The Benchmark Wars: Why I'm Cautiously Optimistic About Open Source AI

January 28, 2026

There’s been a lot of chatter online lately about Kimi-K2.5, an open-source AI model that’s supposedly beating Claude Opus 4.5 in various benchmarks, particularly in coding tasks. The reactions have been… well, let’s just say they’ve been interesting.

The conversation reminded me of watching my daughter study for her VCE exams. She’d ace practice tests but then stress about whether that actually meant she’d perform on the day. Turns out, AI models face a similar problem – performing well on benchmarks doesn’t always translate to real-world capability.

What struck me most wasn’t the claimed performance improvements, but the deep cynicism in the responses. The phrase “benchmaxxing” kept coming up – essentially the accusation that models are being trained specifically to excel at benchmark tests rather than actual practical tasks. Someone pointed out that when it’s a model people like, benchmarks are treated as gospel. When it’s not, suddenly everyone’s a skeptic. That double standard bothers me, even if I understand where it comes from.

The geopolitical undertones are hard to ignore too. There’s this assumption floating around that Chinese models are trained on benchmarks while Western models are trained for “real tasks.” Really? That seems like a convenient narrative that doesn’t hold up to scrutiny. Someone else suggested the opposite might actually be true, and honestly, without transparent data, who really knows?

From my DevOps background, I know that optimising for tests is a genuine problem.
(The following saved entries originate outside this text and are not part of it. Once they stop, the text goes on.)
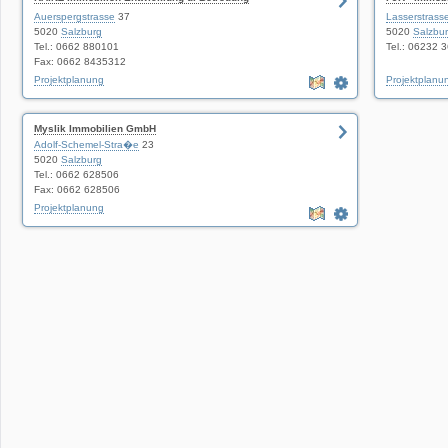
Gesellschaft m.b.H.
GmbH
Auerspergstrasse
37
Lasserstrass
5020
Salzburg
5020
Salzbu
Tel.: 0662 880101
Tel.: 06232 
Fax: 0662 8435312
Projektplanung
Projektplanu
Myslik Immobilien GmbH
Adolf-Schemel-Stra�e
23
5020
Salzburg
Tel.: 0662 628506
Fax: 0662 628506
Projektplanung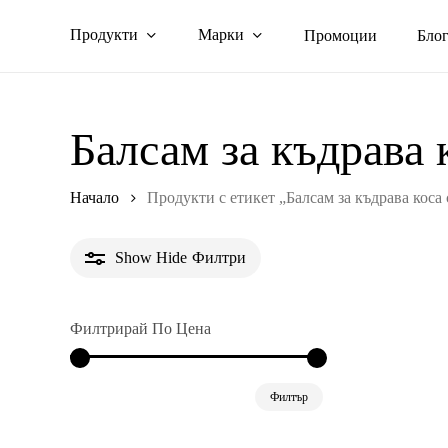
Skip
Продукти
Марки
Промоции
Бло
to
main
content
Балсам за къдрава 
Начало
Продукти с етикет „Балсам за къдрава коса
Show
Hide
Филтри
Филтрирай По Цена
Минимална
Максимална
Филтър
цена
цена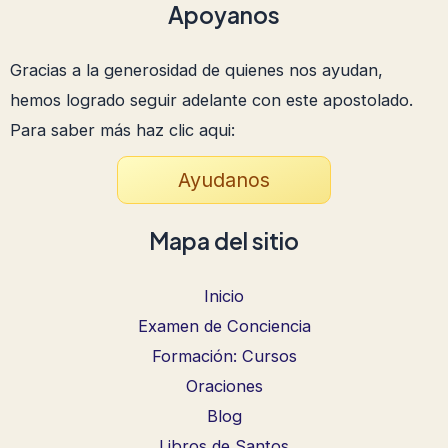
Apoyanos
Gracias a la generosidad de quienes nos ayudan,
hemos logrado seguir adelante con este apostolado.
Para saber más haz clic aqui:
Ayudanos
Mapa del sitio
Inicio
Examen de Conciencia
Formación: Cursos
Oraciones
Blog
Libros de Santos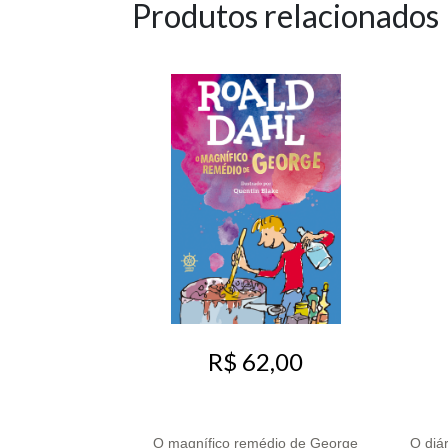
Produtos relacionados
R$ 62,00
O magnífico remédio de George
O diá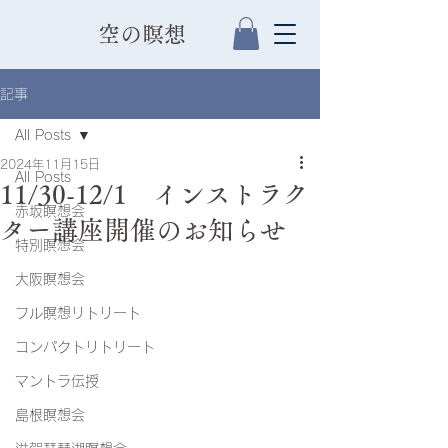
​空の瞑想
記事
All Posts
2024年11月15日
All Posts
11/30-12/1 インストラク
赤坂瞑想会
ター講座開催のお知らせ
特別瞑想会
大阪瞑想会
フル瞑想リトリート
コンパクトリトリート
マントラ伝授
島根瞑想会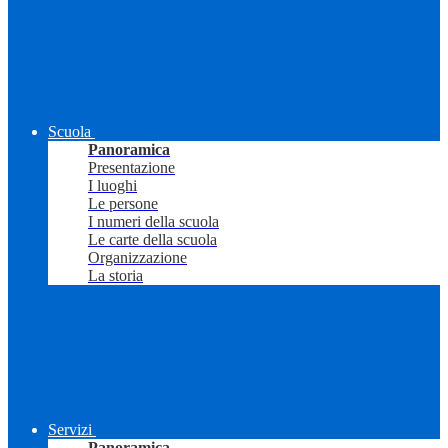
Scuola
Panoramica
Presentazione
I luoghi
Le persone
I numeri della scuola
Le carte della scuola
Organizzazione
La storia
Servizi
Panoramica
We see it all the time in software testing – teams game their metrics, and suddenly you’ve got 100% code coverage but the application still crashes in production. But I also know that dismissing all benchmarks is throwing the baby out with the bathwater.

What genuinely excites me here isn’t whether Kimi beats Claude or not. It’s that we’re having this conversation about an open-source model at all. Someone in the discussion made a crucial point: even if Kimi is only close to Opus 4.5, that’s remarkable because it’s a fraction of the price and, critically, it’s open.

The open-source aspect matters enormously. The ability to run models offline, to fine-tune them for specific tasks, to not worry about a company suddenly changing their pricing or nerfing their model (yes, looking at you, everyone who’s done this) – these are real advantages that don’t show up in any benchmark.

There’s a practical hurdle, though. One commenter joked about needing to borrow a 1.2TB VRAM GPU. It’s funny because it’s true – the hardware requirements for running these models locally are absurd. This creates a concerning future where “open source” becomes theoretical rather than practical for most people. We end up back at renting compute from large providers, just with different branding.

The environmental impact keeps nagging at me too. We’re in a race to build bigger models requiring more hardware, more power, more everything. Meanwhile, we’re supposedly trying to address climate change. The cognitive dissonance is exhausting.

Several people mentioned they’d tried Kimi 2.0 and found it useless for real coding tasks. Others said they’d tested Kimi 2.5 and found it better than Opus about 35-40% of the time. That kind of variation in real-world experience is telling. It suggests the model might be genuinely capable but perhaps less consistent, or optimised for different use cases than what commercial models focus on.

The discussion around different benchmarks – SWE-bench, livebench, artificialanalysis – reveals another problem: we don’t even have consensus on how to measure these things properly. It’s like trying to compare cars when everyone’s measuring different attributes and driving on different roads.

Look, I remain cautiously optimistic about open-source AI. The more options we have, the less power concentrated companies hold over this transformative technology. Competition is good. Transparency is good. The ability for researchers and developers to actually understand and modify these systems is essential.

But we need to be realistic. Benchmarks are useful data points, not crystal balls. Real-world performance varies based on use case, integration, and a hundred other factors. The best benchmark is always going to be: does it work for what you need it to do?

The AI landscape changes so rapidly that by the time I finish writing this, there’ll probably be another model claiming to beat everything else. That’s both exciting and exhausting. What matters more than any single model’s performance is the ecosystem we’re building – one that ideally balances innovation with accessibility, capability with sustainability, and commercial incentives with open collaboration.

We’ll see how Kimi performs in the wild. Until then, I’ll keep my subscription to Claude, maintain my healthy skepticism, and keep an eye out for when these open-source models become practical enough for someone without a small data centre in their garage. Progress is messy, but it’s still progress.